### Extrait ###

C’est lié au fameux “carry trade”. Pendant des années, les investisseurs empruntaient à très bas taux au Japon — où l’argent ne coûtait rien — pour investir dans des actifs plus rémunérateurs ailleurs, notamment dans les Treasuries américains. Mais dès que les taux japonais se tendent, même un peu, ce différentiel d’intérêt s’amenuise. Cela rend ce type d’arbitrage moins attractif, et certains débouclent leurs positions. C’est exactement ce qui s’est produit l’été dernier : la BoJ a relevé la tête de manière inattendue, le Nikkei a dévissé de 30 %, et les marchés mondiaux ont été secoués. On a vu le VIX — l’indice de la peur — s’envoler temporairement. Aujourd’hui, les tensions sont moins brutales, mais les doutes persistent.

“Les taux longs restent très élevés, sans que ce soit justifié par les fondamentaux économiques à court terme”

### Données fournies ###

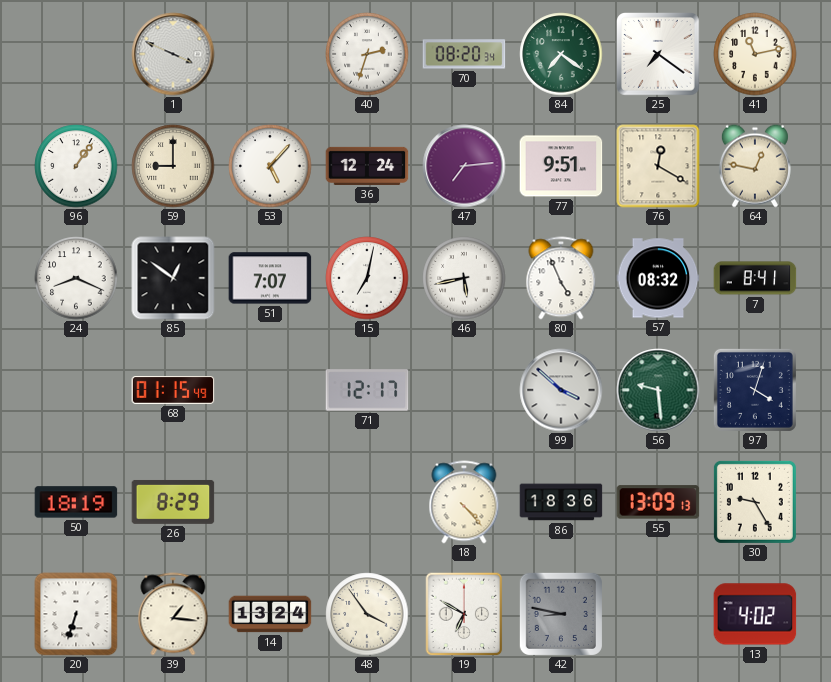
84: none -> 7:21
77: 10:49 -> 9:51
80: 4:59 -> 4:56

###

D'après l'extrait, de quel pourcentage le Nikkei a-t-il chuté l'été dernier ? Ce matériel provient d'une autre source.

Le Nikkei a chuté de 30 %.